Directions: Only one span of the listing below should come back. It runs from the line with "#a06b00; stroke-width: 36" through the line with "M 1006,84 L 1226,176 L 1223,183 L 1001,96 Z", and each of its lines must be reproduced exactly.

Provided data:

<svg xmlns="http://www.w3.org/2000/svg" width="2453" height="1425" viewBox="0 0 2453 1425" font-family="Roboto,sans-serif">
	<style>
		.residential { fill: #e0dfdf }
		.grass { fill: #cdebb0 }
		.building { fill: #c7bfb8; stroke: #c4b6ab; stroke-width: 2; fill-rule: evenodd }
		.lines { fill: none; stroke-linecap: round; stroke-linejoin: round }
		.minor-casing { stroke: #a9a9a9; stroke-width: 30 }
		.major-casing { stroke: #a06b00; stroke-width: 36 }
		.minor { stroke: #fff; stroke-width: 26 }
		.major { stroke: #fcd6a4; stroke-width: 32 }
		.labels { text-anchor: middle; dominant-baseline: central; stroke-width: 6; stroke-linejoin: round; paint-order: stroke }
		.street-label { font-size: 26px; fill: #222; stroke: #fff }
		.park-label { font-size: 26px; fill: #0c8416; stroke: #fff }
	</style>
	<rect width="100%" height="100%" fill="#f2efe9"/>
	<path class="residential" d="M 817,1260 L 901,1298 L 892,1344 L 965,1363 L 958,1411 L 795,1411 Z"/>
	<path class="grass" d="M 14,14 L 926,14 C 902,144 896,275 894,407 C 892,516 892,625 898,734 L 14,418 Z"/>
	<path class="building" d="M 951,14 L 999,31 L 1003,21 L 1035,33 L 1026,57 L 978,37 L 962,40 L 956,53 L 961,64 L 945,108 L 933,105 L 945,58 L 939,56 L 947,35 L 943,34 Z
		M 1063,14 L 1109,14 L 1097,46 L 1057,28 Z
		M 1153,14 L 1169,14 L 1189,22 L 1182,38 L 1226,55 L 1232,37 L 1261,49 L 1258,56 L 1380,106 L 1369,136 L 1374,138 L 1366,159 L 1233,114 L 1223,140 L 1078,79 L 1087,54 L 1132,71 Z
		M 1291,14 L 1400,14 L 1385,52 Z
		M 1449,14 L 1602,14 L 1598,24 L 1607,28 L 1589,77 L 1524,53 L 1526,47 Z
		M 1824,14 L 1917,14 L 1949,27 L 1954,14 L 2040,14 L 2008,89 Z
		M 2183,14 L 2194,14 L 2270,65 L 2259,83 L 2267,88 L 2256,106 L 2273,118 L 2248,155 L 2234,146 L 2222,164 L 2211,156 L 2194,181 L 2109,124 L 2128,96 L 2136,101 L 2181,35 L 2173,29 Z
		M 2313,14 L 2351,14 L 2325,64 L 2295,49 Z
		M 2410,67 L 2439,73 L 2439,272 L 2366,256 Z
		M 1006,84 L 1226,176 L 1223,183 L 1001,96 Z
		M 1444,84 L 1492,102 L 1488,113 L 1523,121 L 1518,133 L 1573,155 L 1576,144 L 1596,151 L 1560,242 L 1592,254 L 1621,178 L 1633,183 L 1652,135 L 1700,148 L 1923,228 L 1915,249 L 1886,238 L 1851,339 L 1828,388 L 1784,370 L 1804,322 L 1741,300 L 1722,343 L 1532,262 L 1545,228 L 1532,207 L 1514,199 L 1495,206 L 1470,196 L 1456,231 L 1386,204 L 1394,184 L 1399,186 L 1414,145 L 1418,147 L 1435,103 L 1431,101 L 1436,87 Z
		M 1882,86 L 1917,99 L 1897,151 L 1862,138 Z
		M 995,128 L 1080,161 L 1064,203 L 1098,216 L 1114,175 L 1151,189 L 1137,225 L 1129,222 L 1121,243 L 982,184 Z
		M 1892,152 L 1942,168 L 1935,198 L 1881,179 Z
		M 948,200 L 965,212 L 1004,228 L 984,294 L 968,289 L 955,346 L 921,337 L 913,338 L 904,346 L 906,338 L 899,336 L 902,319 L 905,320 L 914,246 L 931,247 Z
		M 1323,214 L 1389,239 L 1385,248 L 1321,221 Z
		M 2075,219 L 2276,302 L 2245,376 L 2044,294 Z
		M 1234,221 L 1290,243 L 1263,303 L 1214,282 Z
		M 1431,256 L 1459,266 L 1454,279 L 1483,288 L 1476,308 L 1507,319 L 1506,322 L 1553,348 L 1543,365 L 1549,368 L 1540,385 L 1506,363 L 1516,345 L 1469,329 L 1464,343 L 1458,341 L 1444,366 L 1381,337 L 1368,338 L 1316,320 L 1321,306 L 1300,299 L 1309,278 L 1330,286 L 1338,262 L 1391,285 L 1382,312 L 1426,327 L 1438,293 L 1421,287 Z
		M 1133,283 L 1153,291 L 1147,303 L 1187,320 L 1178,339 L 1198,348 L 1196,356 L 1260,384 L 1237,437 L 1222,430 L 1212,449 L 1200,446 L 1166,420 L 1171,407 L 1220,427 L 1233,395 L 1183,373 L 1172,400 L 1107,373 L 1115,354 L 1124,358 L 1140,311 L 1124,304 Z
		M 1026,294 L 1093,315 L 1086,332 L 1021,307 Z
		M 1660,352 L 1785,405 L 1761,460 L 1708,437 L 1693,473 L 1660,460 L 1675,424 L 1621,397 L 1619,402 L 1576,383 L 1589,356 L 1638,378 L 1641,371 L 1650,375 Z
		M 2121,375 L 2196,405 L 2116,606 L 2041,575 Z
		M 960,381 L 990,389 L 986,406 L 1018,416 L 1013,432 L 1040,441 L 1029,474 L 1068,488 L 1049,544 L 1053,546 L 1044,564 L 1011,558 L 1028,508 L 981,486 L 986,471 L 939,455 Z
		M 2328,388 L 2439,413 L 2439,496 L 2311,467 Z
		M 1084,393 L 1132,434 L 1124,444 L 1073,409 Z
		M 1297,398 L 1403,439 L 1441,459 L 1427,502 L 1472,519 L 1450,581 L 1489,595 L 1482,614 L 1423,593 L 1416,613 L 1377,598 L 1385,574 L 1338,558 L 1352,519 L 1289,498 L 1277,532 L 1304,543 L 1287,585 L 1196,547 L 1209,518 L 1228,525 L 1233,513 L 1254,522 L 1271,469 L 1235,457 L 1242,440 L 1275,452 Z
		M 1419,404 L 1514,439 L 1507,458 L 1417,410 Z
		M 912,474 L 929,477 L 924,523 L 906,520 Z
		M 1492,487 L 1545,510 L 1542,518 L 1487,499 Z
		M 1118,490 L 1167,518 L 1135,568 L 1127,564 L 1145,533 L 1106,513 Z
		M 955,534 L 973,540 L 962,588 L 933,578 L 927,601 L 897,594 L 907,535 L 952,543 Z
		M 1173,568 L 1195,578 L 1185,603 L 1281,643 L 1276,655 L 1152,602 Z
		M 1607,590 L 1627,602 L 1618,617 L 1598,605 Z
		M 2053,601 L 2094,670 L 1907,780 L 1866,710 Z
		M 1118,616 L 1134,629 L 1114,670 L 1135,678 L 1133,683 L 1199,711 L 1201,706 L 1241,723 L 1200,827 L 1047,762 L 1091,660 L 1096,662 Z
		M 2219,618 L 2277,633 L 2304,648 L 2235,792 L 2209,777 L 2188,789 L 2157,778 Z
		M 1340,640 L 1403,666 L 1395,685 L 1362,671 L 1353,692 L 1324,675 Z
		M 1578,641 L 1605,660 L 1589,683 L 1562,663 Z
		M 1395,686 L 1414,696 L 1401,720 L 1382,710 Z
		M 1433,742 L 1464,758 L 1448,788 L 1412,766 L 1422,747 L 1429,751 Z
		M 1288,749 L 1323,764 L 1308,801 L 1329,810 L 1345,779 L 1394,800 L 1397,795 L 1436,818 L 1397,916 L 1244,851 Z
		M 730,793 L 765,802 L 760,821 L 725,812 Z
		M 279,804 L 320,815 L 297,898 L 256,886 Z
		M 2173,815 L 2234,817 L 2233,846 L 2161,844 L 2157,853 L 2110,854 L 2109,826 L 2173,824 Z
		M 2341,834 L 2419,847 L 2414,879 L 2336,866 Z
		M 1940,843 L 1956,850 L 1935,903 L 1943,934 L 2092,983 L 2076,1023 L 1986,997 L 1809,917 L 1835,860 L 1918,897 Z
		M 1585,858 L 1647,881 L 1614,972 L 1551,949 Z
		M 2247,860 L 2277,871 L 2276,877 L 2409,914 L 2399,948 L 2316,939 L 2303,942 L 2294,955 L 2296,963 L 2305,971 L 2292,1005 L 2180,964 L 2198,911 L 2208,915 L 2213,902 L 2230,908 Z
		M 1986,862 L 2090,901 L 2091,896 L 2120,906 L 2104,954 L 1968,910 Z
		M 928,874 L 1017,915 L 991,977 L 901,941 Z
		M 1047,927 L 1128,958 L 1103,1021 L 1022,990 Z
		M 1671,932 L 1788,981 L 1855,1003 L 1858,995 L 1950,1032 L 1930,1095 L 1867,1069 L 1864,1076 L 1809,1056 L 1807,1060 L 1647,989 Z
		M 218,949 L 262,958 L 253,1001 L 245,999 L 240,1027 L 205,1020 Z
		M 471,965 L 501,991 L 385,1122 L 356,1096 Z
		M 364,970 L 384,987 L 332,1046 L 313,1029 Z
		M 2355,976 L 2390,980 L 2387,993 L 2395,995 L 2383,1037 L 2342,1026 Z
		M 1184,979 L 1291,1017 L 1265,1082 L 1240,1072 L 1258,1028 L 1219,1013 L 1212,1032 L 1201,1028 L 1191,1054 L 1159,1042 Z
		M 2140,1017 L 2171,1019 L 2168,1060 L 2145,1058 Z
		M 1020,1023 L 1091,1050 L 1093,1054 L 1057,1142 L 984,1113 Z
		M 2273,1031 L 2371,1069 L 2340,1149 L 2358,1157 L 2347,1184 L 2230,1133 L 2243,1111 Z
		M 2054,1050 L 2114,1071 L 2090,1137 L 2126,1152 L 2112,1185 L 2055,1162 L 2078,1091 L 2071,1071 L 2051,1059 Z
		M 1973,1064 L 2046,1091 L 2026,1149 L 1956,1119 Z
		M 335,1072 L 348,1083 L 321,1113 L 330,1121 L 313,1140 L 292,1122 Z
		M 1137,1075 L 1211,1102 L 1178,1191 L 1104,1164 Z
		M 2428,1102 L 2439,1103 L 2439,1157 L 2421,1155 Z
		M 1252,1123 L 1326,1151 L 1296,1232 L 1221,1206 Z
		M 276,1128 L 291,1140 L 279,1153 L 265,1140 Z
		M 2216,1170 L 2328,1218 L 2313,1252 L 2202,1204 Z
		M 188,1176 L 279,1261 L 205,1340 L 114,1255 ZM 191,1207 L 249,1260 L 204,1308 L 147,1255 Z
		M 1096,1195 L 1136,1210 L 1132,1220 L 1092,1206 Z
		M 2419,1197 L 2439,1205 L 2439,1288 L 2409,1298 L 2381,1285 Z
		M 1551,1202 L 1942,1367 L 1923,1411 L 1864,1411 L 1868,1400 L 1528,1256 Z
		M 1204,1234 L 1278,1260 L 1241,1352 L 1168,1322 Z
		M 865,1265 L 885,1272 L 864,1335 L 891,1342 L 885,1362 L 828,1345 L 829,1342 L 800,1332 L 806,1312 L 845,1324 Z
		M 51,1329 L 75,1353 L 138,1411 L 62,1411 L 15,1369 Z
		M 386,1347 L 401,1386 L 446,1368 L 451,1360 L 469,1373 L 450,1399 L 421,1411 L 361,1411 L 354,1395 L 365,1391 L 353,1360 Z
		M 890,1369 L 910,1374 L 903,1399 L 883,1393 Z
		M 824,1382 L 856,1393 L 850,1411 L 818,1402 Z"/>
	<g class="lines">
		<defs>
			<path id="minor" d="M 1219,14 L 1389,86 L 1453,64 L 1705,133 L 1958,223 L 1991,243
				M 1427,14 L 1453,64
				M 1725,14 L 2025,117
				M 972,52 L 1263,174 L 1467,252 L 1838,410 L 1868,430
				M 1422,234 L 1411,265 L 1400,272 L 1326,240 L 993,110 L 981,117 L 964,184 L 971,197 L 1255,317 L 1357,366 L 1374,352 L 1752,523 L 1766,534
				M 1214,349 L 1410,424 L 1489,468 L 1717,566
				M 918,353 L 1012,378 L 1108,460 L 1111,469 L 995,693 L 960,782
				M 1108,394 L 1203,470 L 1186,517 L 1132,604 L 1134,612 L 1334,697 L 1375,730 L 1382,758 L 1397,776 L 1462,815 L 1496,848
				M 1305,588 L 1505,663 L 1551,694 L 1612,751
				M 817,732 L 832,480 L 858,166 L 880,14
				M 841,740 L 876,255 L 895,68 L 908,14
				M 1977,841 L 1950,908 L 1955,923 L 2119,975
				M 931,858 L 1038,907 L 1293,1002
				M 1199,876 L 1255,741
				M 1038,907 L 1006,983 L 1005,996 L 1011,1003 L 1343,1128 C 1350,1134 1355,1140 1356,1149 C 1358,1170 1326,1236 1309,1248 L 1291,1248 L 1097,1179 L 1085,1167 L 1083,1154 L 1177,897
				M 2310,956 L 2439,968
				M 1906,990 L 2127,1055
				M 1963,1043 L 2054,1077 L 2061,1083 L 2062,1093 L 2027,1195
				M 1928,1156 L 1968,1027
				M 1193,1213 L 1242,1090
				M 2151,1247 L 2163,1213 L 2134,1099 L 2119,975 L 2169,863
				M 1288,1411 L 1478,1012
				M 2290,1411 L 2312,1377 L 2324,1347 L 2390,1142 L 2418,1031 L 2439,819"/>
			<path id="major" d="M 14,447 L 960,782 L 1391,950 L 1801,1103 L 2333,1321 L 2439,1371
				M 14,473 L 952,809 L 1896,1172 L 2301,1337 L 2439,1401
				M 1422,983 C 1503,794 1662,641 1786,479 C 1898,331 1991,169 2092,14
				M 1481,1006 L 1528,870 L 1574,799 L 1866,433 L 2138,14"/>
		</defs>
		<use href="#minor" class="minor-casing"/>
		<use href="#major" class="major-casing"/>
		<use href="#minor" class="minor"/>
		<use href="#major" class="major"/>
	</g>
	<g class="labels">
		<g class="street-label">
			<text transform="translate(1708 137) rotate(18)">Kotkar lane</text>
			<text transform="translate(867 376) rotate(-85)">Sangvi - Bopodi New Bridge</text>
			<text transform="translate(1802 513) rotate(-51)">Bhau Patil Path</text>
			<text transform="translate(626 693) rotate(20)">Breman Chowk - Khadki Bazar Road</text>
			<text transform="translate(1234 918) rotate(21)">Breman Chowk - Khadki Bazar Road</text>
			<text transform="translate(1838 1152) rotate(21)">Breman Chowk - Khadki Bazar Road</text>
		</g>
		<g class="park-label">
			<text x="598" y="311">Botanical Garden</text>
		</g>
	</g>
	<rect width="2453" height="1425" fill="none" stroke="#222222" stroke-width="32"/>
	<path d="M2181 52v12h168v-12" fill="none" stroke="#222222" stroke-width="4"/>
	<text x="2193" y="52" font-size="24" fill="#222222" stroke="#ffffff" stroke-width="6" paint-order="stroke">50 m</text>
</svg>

Task result:
		.major-casing { stroke: #a06b00; stroke-width: 36 }
		.minor { stroke: #fff; stroke-width: 26 }
		.major { stroke: #fcd6a4; stroke-width: 32 }
		.labels { text-anchor: middle; dominant-baseline: central; stroke-width: 6; stroke-linejoin: round; paint-order: stroke }
		.street-label { font-size: 26px; fill: #222; stroke: #fff }
		.park-label { font-size: 26px; fill: #0c8416; stroke: #fff }
	</style>
	<rect width="100%" height="100%" fill="#f2efe9"/>
	<path class="residential" d="M 817,1260 L 901,1298 L 892,1344 L 965,1363 L 958,1411 L 795,1411 Z"/>
	<path class="grass" d="M 14,14 L 926,14 C 902,144 896,275 894,407 C 892,516 892,625 898,734 L 14,418 Z"/>
	<path class="building" d="M 951,14 L 999,31 L 1003,21 L 1035,33 L 1026,57 L 978,37 L 962,40 L 956,53 L 961,64 L 945,108 L 933,105 L 945,58 L 939,56 L 947,35 L 943,34 Z
		M 1063,14 L 1109,14 L 1097,46 L 1057,28 Z
		M 1153,14 L 1169,14 L 1189,22 L 1182,38 L 1226,55 L 1232,37 L 1261,49 L 1258,56 L 1380,106 L 1369,136 L 1374,138 L 1366,159 L 1233,114 L 1223,140 L 1078,79 L 1087,54 L 1132,71 Z
		M 1291,14 L 1400,14 L 1385,52 Z
		M 1449,14 L 1602,14 L 1598,24 L 1607,28 L 1589,77 L 1524,53 L 1526,47 Z
		M 1824,14 L 1917,14 L 1949,27 L 1954,14 L 2040,14 L 2008,89 Z
		M 2183,14 L 2194,14 L 2270,65 L 2259,83 L 2267,88 L 2256,106 L 2273,118 L 2248,155 L 2234,146 L 2222,164 L 2211,156 L 2194,181 L 2109,124 L 2128,96 L 2136,101 L 2181,35 L 2173,29 Z
		M 2313,14 L 2351,14 L 2325,64 L 2295,49 Z
		M 2410,67 L 2439,73 L 2439,272 L 2366,256 Z
		M 1006,84 L 1226,176 L 1223,183 L 1001,96 Z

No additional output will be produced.